Some 80 metres away, about 10 other parents and guardians busy themselves pushing wheelbarrows full of bricks, sand and other building materials, offloading them in the school yard.

“We thank the government,” said one of the labourers, Juliet Sibanda. “Many of us had no money for school fees, neither do we have the livestock to use in paying for our childrens tuition, but we have our labour to render to the school as payment.”

Liquidity crunch

With Zimbabwe beset by a deepening liquidity crunch, the Ministry of Primary and Secondary Education has urged schools to accept payment in kind.

As the country’s manufacturing sector has declined over the years, cash circulation has plummeted.

Early last year, the central bank steadily reduced cash withdrawal limits, pegging them at $500 a day in March. This year, they were cut further to $50.

But banks are still unable to dispense enough cash to meet demand, with depositors queuing up outside branches in a daily battle to get their money.

Penury grips most of them

As the southern African nation’s economic woes worsen, government figures show that nearly three-quarters of its 14 million people live in poverty.

Three years ago, a government programme, backed by aid agencies and the United Nations, started taking care of school fees for 7,50,000 under-privileged children.

But donor support is insufficient as more and more families need help, prompting parents to look for other ways to cover school fees.

Some 13,000 pupils countrywide dropped out of school last year due to unpaid fees, according to ministry data.

Scepticism

In April this year, Lazarus Dokora, Zimbabwe’s Education Minister, told state-controlled weekly newspaper Sunday Mail that schools needed to be flexible and allow local people to work for them or trade animals instead of paying fees in cash.

But some parents, like Jimson Chirinda from Mwenezi district’s Mindamirefu village, are sceptical.

“If parents keep bringing goats to schools as payment for fees, will the goats turn into money? Who will buy the goats? Definitely no one, because there is no money in villages here,” he said.

Sylvia Utete-Masango, Permanent Secretary at the Education Ministry, told the Thomson Reuters Foundation, that the head teachers should value the goats brought in by parents and sell them to well-to-do community members, including teachers, using the proceeds to develop their schools.

“Stone Age”

But some civil society groups have criticised the in-kind payment system as archaic.

“Paying with goats is akin to taking our society backwards to the Stone Age, where barter trade was used,” said Robson Chere, secretary-general of the Amalgamated Rural Teachers’ Union of Zimbabwe. The practice decimates local peoples social and economic traditional fabric, he added.

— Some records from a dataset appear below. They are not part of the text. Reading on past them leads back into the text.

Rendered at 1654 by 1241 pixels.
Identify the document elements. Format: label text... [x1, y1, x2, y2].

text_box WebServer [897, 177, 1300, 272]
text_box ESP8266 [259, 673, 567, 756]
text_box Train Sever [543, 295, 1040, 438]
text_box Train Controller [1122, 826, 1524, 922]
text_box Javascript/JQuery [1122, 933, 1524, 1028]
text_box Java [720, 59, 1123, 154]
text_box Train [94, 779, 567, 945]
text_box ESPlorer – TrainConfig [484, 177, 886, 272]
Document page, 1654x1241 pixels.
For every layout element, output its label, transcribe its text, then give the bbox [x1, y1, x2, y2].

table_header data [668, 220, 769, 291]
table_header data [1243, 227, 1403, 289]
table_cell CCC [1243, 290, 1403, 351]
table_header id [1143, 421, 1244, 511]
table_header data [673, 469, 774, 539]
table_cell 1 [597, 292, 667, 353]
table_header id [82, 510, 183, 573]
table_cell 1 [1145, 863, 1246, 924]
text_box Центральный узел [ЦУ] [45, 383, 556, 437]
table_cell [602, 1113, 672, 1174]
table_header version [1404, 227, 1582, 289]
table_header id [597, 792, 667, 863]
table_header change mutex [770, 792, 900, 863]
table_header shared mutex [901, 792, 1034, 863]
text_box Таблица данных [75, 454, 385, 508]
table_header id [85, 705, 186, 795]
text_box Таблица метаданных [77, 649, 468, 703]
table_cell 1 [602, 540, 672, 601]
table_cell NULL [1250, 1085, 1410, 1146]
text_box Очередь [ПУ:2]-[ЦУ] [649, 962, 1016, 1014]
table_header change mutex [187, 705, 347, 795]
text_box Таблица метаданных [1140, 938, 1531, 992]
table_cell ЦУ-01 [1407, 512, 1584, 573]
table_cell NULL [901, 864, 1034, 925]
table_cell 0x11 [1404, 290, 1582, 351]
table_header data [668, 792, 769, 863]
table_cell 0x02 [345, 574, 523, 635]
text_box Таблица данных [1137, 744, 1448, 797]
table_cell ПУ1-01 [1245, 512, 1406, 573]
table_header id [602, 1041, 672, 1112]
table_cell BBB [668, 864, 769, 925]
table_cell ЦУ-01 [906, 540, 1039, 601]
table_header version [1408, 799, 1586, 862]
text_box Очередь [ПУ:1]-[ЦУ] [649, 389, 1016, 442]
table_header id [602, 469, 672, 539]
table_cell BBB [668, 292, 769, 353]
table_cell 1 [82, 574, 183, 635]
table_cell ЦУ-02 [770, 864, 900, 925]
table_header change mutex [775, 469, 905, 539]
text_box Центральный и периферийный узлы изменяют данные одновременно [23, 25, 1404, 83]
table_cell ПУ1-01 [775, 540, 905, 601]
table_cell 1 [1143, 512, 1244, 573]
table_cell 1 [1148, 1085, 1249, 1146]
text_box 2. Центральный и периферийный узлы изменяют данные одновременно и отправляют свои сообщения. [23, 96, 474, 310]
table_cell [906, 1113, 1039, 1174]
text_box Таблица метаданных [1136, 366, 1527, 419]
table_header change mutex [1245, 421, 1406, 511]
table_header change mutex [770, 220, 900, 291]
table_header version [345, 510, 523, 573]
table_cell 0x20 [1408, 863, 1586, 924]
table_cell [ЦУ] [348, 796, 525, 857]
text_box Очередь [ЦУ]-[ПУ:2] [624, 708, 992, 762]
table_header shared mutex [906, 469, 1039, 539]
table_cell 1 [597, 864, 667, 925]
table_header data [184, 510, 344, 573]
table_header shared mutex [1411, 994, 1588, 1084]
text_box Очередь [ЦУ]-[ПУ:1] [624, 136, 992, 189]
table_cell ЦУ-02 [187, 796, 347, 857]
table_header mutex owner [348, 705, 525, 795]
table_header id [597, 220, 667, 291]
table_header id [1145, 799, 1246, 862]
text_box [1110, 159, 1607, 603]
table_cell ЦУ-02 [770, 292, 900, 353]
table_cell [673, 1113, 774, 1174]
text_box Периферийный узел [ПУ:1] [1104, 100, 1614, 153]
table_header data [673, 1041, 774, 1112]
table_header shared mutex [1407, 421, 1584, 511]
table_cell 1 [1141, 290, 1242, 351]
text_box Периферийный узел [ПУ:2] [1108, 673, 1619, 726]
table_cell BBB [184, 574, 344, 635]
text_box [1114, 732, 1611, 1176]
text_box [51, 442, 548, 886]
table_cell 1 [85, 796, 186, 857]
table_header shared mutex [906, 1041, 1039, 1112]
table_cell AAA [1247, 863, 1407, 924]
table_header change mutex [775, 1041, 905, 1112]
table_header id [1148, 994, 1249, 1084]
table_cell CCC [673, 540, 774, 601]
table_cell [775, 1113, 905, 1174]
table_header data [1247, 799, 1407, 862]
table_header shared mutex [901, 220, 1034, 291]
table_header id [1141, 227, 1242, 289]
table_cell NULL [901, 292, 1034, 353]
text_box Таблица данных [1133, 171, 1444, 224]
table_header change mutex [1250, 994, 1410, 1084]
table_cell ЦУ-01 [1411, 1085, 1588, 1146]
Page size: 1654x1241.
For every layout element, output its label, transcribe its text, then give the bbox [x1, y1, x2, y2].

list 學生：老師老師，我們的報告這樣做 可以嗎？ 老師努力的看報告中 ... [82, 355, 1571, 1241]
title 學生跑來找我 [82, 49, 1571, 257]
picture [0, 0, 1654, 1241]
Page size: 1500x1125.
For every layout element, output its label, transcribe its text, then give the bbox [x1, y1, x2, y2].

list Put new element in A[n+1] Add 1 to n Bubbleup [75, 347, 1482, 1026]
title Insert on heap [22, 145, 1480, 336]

The trade union puts the number of parents and guardians with children in school at 4.5 million countrywide, and estimates 60 per cent have resorted to using livestock and their own labour as a way of paying school fees.

But for some parents like 46-year-old Dambudzo Makiwa in Mwenezi, whose three children dropped out of school last year, using livestock to cover school fees is a non-starter.

Life has become so difficult

“Life has become so difficult for me — I no longer have goats ... because I sold them all to meet other needs at home before they became acceptable to settle school fees. I can tell you very few families still have livestock in the village here,” he said.

Mr. Makiwa said he had limited skills and would only be able to get labouring work as a building assistant. “There is not much money in that job, which means I will still fail to raise the school fees,” he added.